> [Problem] Reproduce every line of the data below without any change.

Dataset rows:
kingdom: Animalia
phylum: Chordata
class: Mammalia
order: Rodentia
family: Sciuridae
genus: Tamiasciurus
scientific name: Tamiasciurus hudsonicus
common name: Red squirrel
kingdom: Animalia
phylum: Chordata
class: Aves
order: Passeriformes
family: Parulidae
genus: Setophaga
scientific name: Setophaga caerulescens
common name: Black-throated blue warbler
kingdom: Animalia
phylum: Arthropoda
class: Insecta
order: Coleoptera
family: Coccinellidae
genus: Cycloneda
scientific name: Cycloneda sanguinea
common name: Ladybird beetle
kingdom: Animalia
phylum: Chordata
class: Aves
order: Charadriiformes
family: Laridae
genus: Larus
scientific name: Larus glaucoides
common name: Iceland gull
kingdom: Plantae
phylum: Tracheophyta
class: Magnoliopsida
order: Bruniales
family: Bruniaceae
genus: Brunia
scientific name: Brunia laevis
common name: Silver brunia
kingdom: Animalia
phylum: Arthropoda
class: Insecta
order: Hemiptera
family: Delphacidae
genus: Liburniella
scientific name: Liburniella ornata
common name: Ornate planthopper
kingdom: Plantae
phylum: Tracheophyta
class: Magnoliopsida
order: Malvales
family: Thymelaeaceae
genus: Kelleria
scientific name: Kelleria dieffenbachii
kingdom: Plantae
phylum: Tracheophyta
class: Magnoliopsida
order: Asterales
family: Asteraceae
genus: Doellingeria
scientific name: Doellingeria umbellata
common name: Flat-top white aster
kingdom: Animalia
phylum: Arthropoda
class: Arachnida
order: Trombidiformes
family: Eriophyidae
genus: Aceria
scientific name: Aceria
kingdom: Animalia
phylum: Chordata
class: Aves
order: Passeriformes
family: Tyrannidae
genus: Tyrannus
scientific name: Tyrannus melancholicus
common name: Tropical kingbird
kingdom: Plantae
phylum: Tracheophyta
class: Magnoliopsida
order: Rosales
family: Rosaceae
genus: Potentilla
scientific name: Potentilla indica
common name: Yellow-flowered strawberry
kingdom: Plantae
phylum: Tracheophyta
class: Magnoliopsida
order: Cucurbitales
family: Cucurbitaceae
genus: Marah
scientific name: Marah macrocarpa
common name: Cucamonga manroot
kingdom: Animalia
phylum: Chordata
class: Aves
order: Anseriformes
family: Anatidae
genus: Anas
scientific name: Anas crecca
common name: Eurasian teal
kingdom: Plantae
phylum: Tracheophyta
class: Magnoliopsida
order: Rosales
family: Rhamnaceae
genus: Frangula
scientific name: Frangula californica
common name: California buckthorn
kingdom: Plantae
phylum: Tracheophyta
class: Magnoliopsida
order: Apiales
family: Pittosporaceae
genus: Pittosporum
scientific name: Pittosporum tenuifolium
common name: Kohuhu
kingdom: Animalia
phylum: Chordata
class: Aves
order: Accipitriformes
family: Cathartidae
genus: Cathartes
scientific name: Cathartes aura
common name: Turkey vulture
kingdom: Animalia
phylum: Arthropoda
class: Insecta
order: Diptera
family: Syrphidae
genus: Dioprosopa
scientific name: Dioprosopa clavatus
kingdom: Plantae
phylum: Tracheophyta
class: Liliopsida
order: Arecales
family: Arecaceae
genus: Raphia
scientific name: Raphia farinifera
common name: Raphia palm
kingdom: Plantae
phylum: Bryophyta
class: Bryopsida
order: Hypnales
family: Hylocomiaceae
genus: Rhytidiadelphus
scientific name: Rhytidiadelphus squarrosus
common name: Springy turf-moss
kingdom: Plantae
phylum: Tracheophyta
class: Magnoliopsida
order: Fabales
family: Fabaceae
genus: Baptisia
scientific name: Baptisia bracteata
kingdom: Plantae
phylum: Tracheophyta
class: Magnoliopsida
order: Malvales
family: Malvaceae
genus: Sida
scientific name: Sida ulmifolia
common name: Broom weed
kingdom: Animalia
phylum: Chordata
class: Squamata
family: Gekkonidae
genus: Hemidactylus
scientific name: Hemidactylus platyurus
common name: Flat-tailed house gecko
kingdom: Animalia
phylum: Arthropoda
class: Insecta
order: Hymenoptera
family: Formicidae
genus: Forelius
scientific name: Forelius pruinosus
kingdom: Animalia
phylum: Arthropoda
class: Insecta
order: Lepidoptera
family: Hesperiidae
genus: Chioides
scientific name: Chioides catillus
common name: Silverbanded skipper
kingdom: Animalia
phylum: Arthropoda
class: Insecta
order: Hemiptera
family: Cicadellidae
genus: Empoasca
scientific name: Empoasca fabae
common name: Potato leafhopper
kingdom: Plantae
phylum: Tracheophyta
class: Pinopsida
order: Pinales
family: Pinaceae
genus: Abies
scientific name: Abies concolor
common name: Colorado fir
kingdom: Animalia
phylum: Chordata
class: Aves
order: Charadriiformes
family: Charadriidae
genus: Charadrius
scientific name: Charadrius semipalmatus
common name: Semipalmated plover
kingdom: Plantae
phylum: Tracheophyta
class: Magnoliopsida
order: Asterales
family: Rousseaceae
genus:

> [Response below]
kingdom: Animalia
phylum: Chordata
class: Mammalia
order: Rodentia
family: Sciuridae
genus: Tamiasciurus
scientific name: Tamiasciurus hudsonicus
common name: Red squirrel
kingdom: Animalia
phylum: Chordata
class: Aves
order: Passeriformes
family: Parulidae
genus: Setophaga
scientific name: Setophaga caerulescens
common name: Black-throated blue warbler
kingdom: Animalia
phylum: Arthropoda
class: Insecta
order: Coleoptera
family: Coccinellidae
genus: Cycloneda
scientific name: Cycloneda sanguinea
common name: Ladybird beetle
kingdom: Animalia
phylum: Chordata
class: Aves
order: Charadriiformes
family: Laridae
genus: Larus
scientific name: Larus glaucoides
common name: Iceland gull
kingdom: Plantae
phylum: Tracheophyta
class: Magnoliopsida
order: Bruniales
family: Bruniaceae
genus: Brunia
scientific name: Brunia laevis
common name: Silver brunia
kingdom: Animalia
phylum: Arthropoda
class: Insecta
order: Hemiptera
family: Delphacidae
genus: Liburniella
scientific name: Liburniella ornata
common name: Ornate planthopper
kingdom: Plantae
phylum: Tracheophyta
class: Magnoliopsida
order: Malvales
family: Thymelaeaceae
genus: Kelleria
scientific name: Kelleria dieffenbachii
kingdom: Plantae
phylum: Tracheophyta
class: Magnoliopsida
order: Asterales
family: Asteraceae
genus: Doellingeria
scientific name: Doellingeria umbellata
common name: Flat-top white aster
kingdom: Animalia
phylum: Arthropoda
class: Arachnida
order: Trombidiformes
family: Eriophyidae
genus: Aceria
scientific name: Aceria
kingdom: Animalia
phylum: Chordata
class: Aves
order: Passeriformes
family: Tyrannidae
genus: Tyrannus
scientific name: Tyrannus melancholicus
common name: Tropical kingbird
kingdom: Plantae
phylum: Tracheophyta
class: Magnoliopsida
order: Rosales
family: Rosaceae
genus: Potentilla
scientific name: Potentilla indica
common name: Yellow-flowered strawberry
kingdom: Plantae
phylum: Tracheophyta
class: Magnoliopsida
order: Cucurbitales
family: Cucurbitaceae
genus: Marah
scientific name: Marah macrocarpa
common name: Cucamonga manroot
kingdom: Animalia
phylum: Chordata
class: Aves
order: Anseriformes
family: Anatidae
genus: Anas
scientific name: Anas crecca
common name: Eurasian teal
kingdom: Plantae
phylum: Tracheophyta
class: Magnoliopsida
order: Rosales
family: Rhamnaceae
genus: Frangula
scientific name: Frangula californica
common name: California buckthorn
kingdom: Plantae
phylum: Tracheophyta
class: Magnoliopsida
order: Apiales
family: Pittosporaceae
genus: Pittosporum
scientific name: Pittosporum tenuifolium
common name: Kohuhu
kingdom: Animalia
phylum: Chordata
class: Aves
order: Accipitriformes
family: Cathartidae
genus: Cathartes
scientific name: Cathartes aura
common name: Turkey vulture
kingdom: Animalia
phylum: Arthropoda
class: Insecta
order: Diptera
family: Syrphidae
genus: Dioprosopa
scientific name: Dioprosopa clavatus
kingdom: Plantae
phylum: Tracheophyta
class: Liliopsida
order: Arecales
family: Arecaceae
genus: Raphia
scientific name: Raphia farinifera
common name: Raphia palm
kingdom: Plantae
phylum: Bryophyta
class: Bryopsida
order: Hypnales
family: Hylocomiaceae
genus: Rhytidiadelphus
scientific name: Rhytidiadelphus squarrosus
common name: Springy turf-moss
kingdom: Plantae
phylum: Tracheophyta
class: Magnoliopsida
order: Fabales
family: Fabaceae
genus: Baptisia
scientific name: Baptisia bracteata
kingdom: Plantae
phylum: Tracheophyta
class: Magnoliopsida
order: Malvales
family: Malvaceae
genus: Sida
scientific name: Sida ulmifolia
common name: Broom weed
kingdom: Animalia
phylum: Chordata
class: Squamata
family: Gekkonidae
genus: Hemidactylus
scientific name: Hemidactylus platyurus
common name: Flat-tailed house gecko
kingdom: Animalia
phylum: Arthropoda
class: Insecta
order: Hymenoptera
family: Formicidae
genus: Forelius
scientific name: Forelius pruinosus
kingdom: Animalia
phylum: Arthropoda
class: Insecta
order: Lepidoptera
family: Hesperiidae
genus: Chioides
scientific name: Chioides catillus
common name: Silverbanded skipper
kingdom: Animalia
phylum: Arthropoda
class: Insecta
order: Hemiptera
family: Cicadellidae
genus: Empoasca
scientific name: Empoasca fabae
common name: Potato leafhopper
kingdom: Plantae
phylum: Tracheophyta
class: Pinopsida
order: Pinales
family: Pinaceae
genus: Abies
scientific name: Abies concolor
common name: Colorado fir
kingdom: Animalia
phylum: Chordata
class: Aves
order: Charadriiformes
family: Charadriidae
genus: Charadrius
scientific name: Charadrius semipalmatus
common name: Semipalmated plover
kingdom: Plantae
phylum: Tracheophyta
class: Magnoliopsida
order: Asterales
family: Rousseaceae
genus:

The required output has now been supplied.